_What the exercise asks_
Please write out the records as a numbered list, from the start of the records through the line that contains "What are all", with blank lines and pictures left out.

_Records to use_
^^^^^^^^

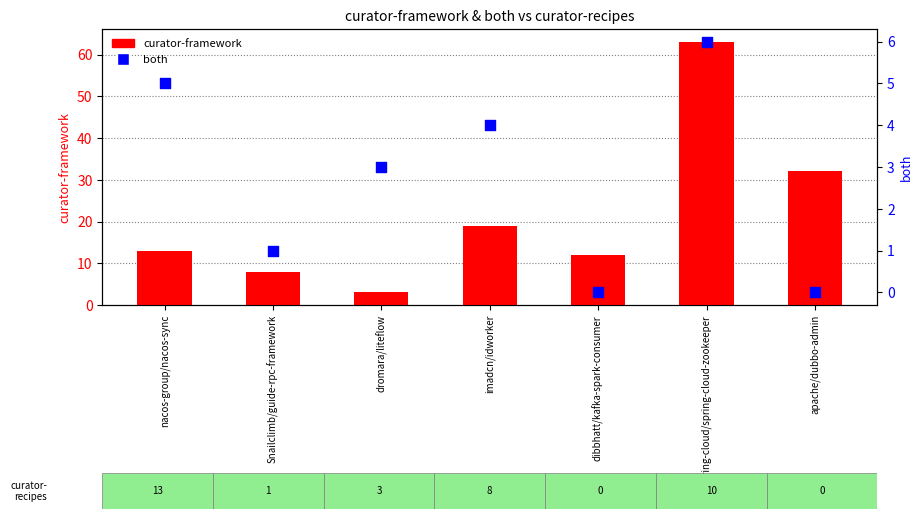

What is the total value across all series at nacos-group/nacos-sync?

18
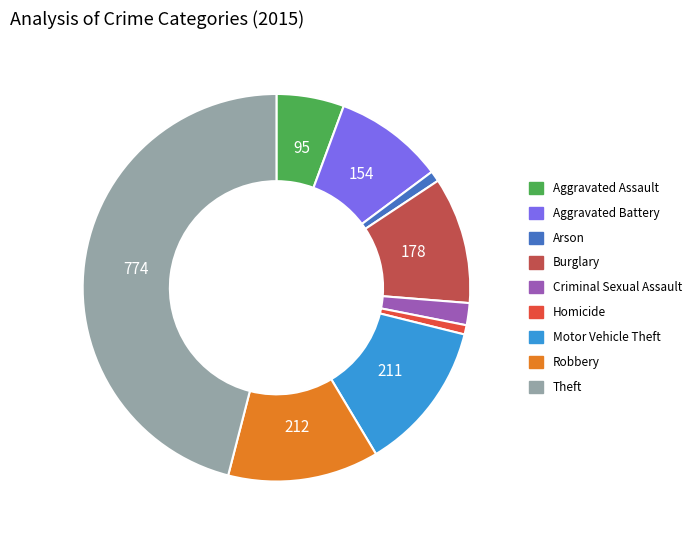

Is it true that Homicide is 1% of the pie?

True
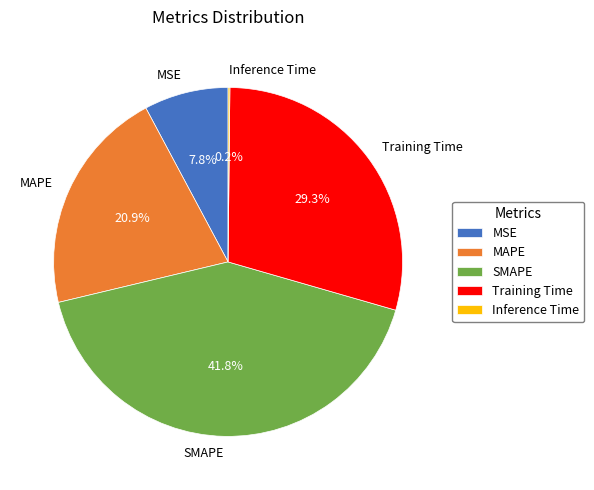

To the nearest percent, what percentage of the pie is SMAPE?

42%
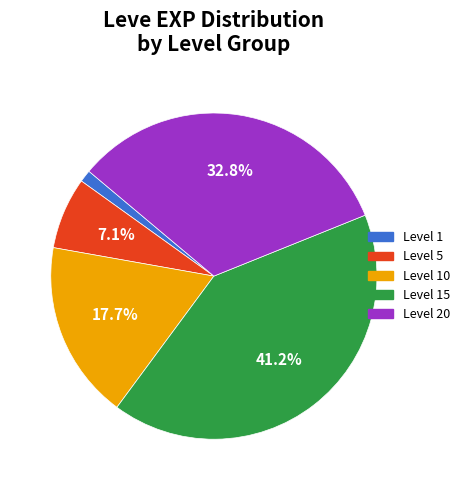

Is there a majority slice in this chart?

No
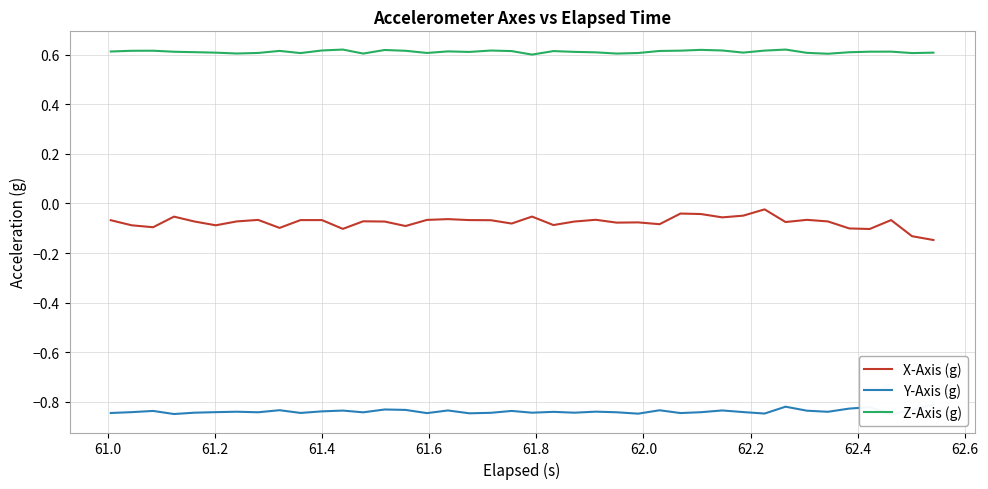

What is the lowest value of the Y-Axis (g) series?

-0.9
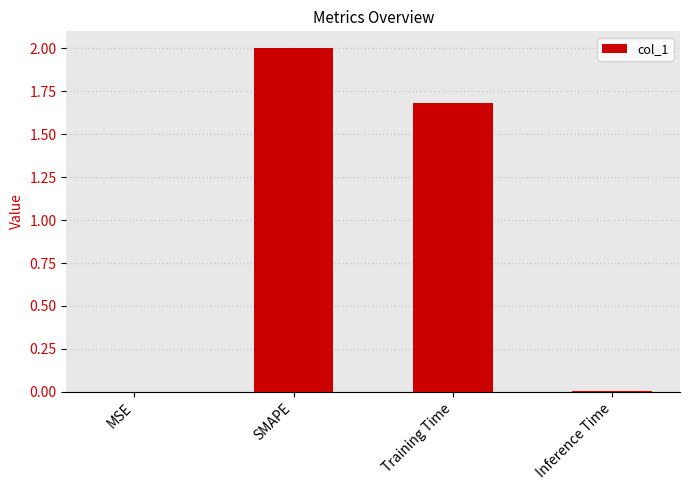

What is the change in value from Training Time to Inference Time?

-1.7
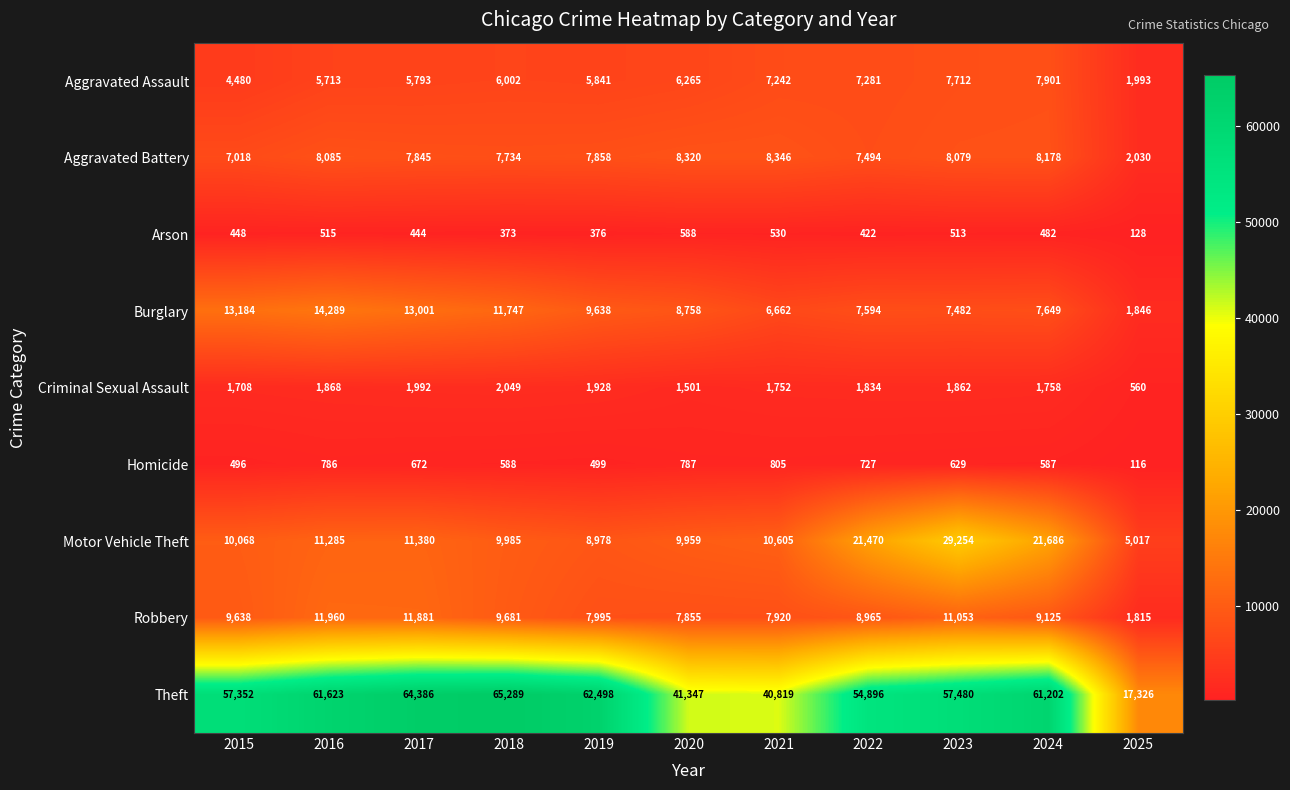

What is the sum of the Burglary values at 2016 and 2015?

27473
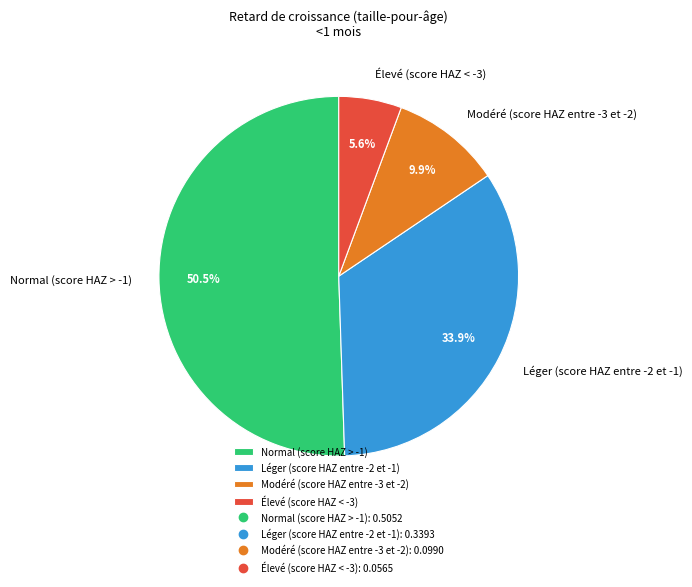

To the nearest percent, what is the average slice percentage?

25%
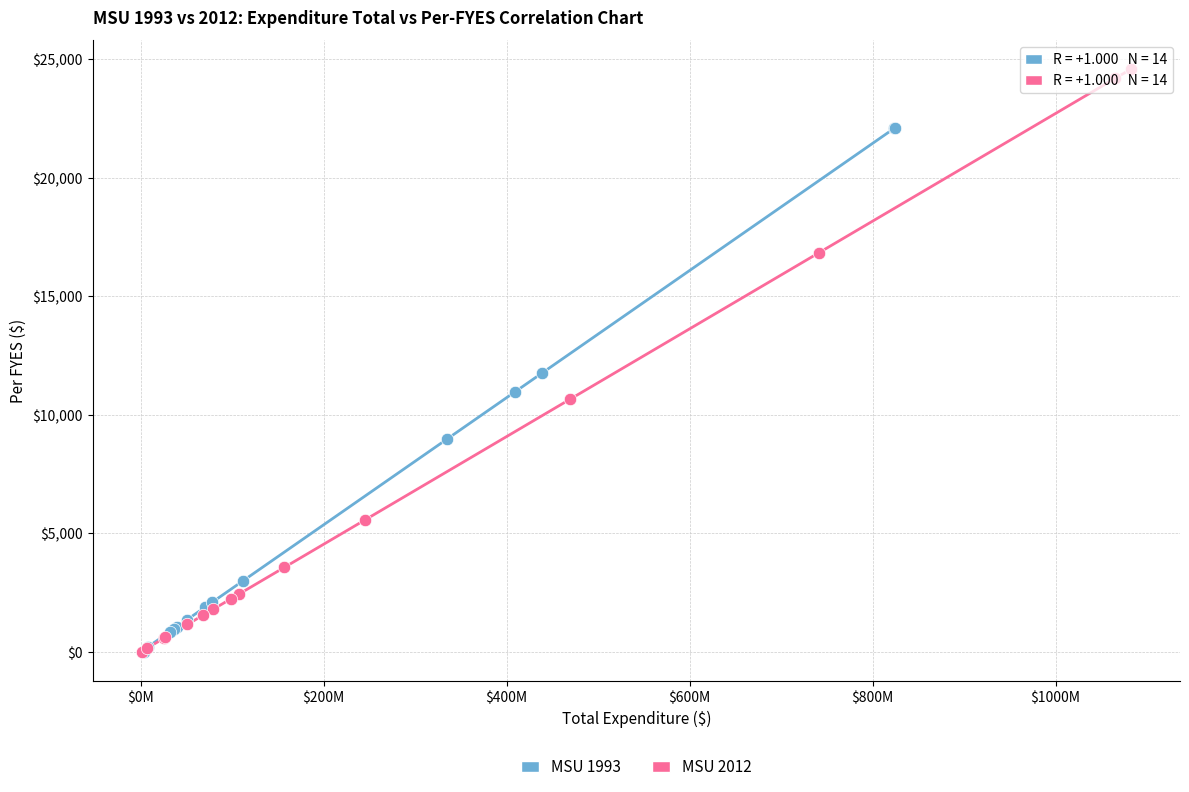

What are all the series names shown in the legend?

MSU 1993, MSU 2012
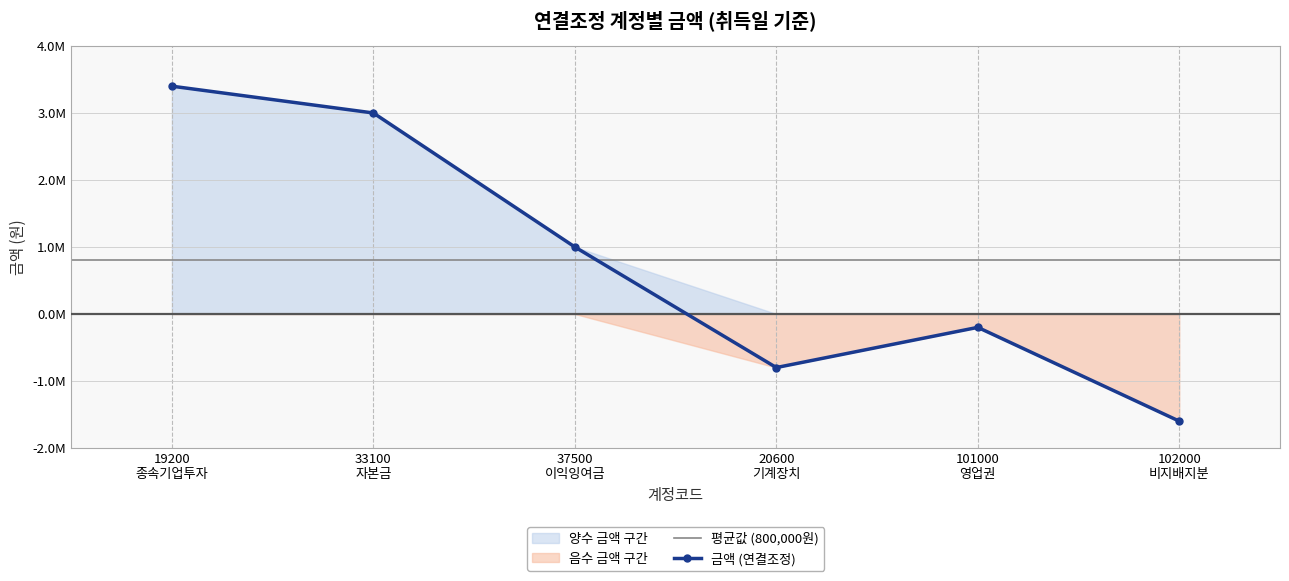

At which label does the data first exceed 1000000?

19200 종속기업투자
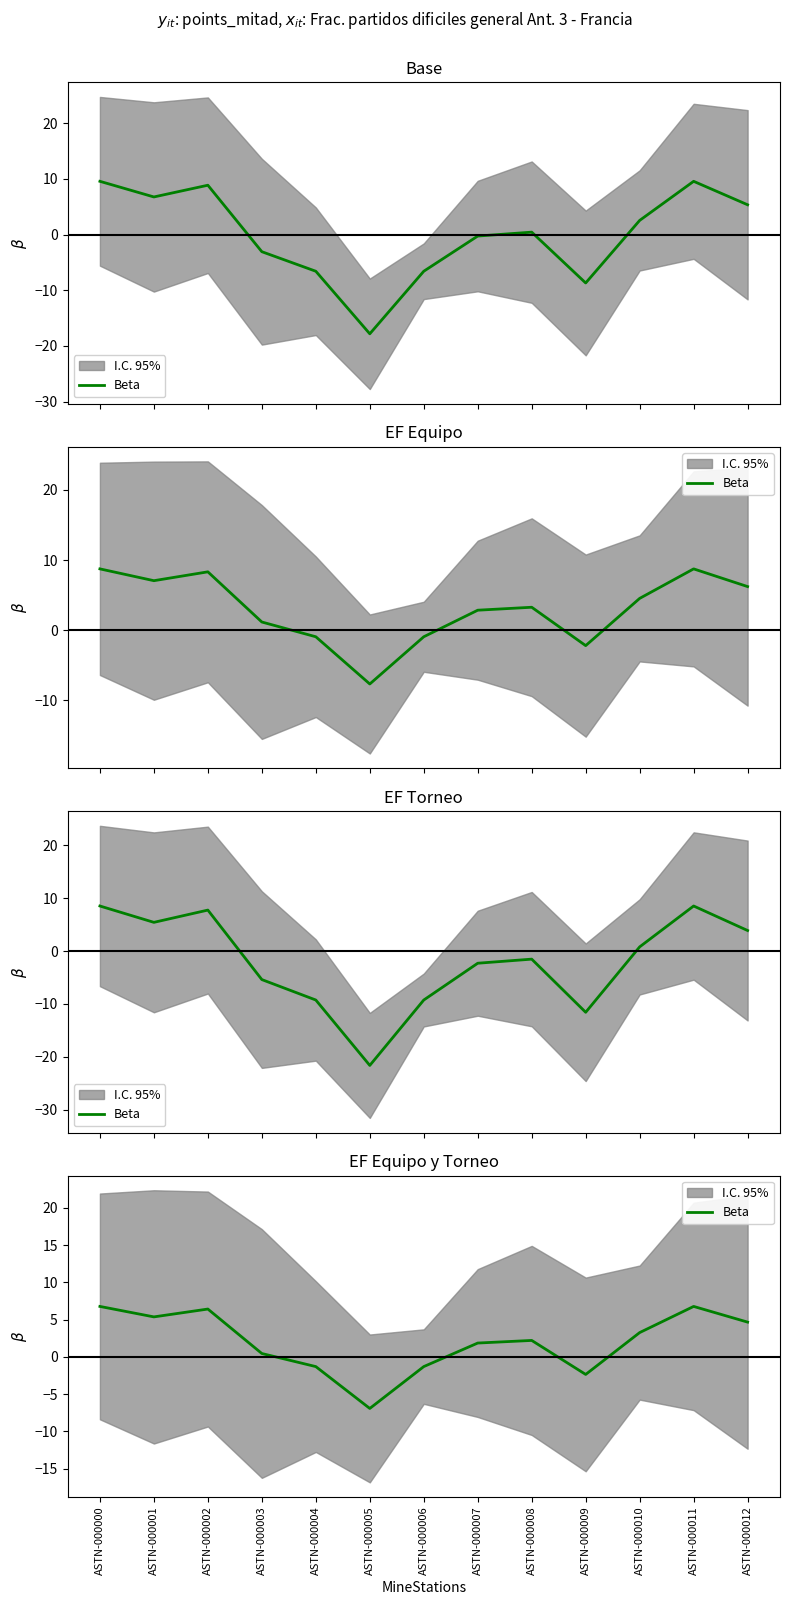

Rank the categories by value from lowest to highest.

ASTN-000005, ASTN-000009, ASTN-000004, ASTN-000006, ASTN-000003, ASTN-000007, ASTN-000008, ASTN-000010, ASTN-000012, ASTN-000001, ASTN-000002, ASTN-000000, ASTN-000011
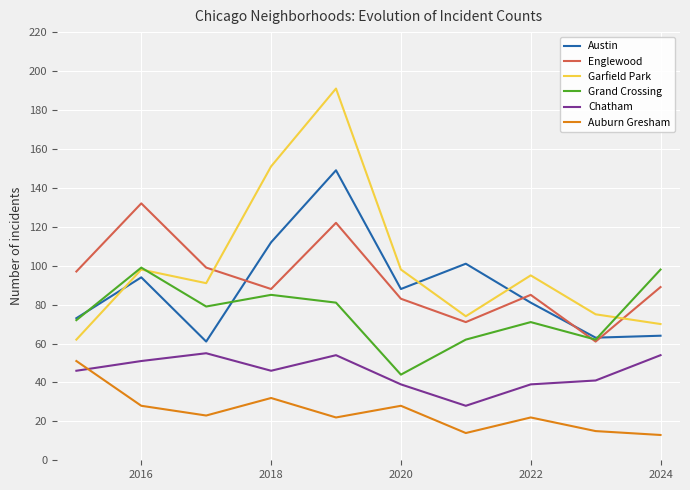

List the series in order of their peak value, lowest first.

Auburn Gresham, Chatham, Grand Crossing, Englewood, Austin, Garfield Park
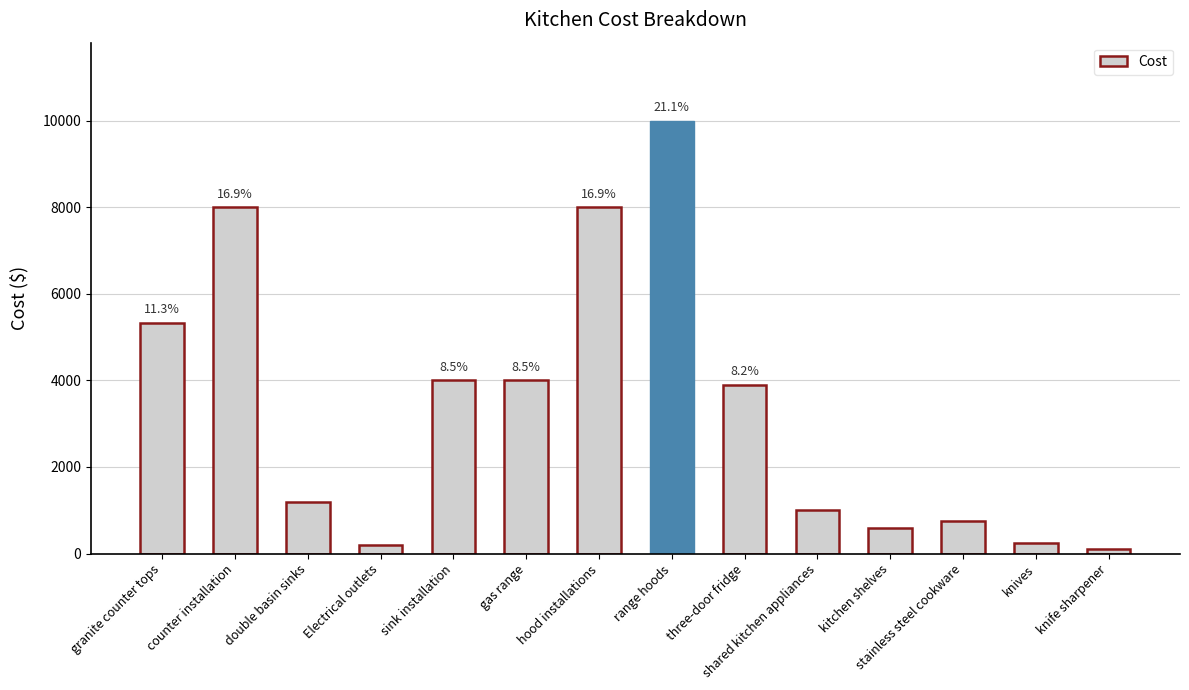

List the labels in order of value, largest first.

range hoods, counter installation, hood installations, granite counter tops, sink installation, gas range, three-door fridge, double basin sinks, shared kitchen appliances, stainless steel cookware, kitchen shelves, knives, Electrical outlets, knife sharpener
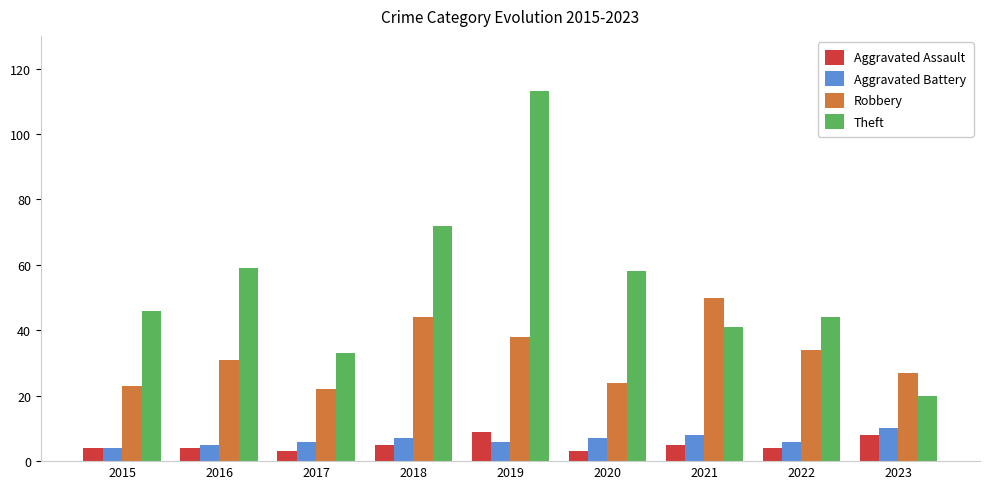

How many bars are there in total?

36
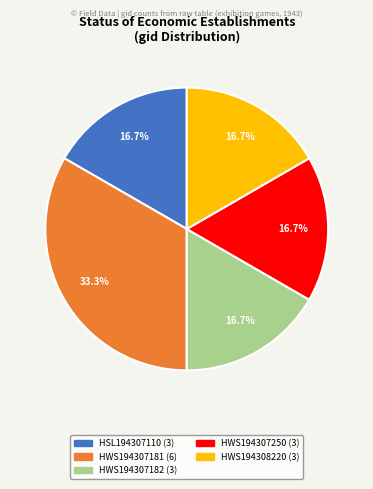

How many segments does this pie chart have?

5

^^^^^^^^

_Answer to the exercise_
1. What is the total value across all series at nacos-group/nacos-sync?
2. 18
3. Is it true that Homicide is 1% of the pie?
4. True
5. To the nearest percent, what percentage of the pie is SMAPE?
6. 42%
7. Is there a majority slice in this chart?
8. No
9. What is the lowest value of the Y-Axis (g) series?
10. -0.9
11. What is the change in value from Training Time to Inference Time?
12. -1.7
13. What is the sum of the Burglary values at 2016 and 2015?
14. 27473
15. To the nearest percent, what is the average slice percentage?
16. 25%
17. What are all the series names shown in the legend?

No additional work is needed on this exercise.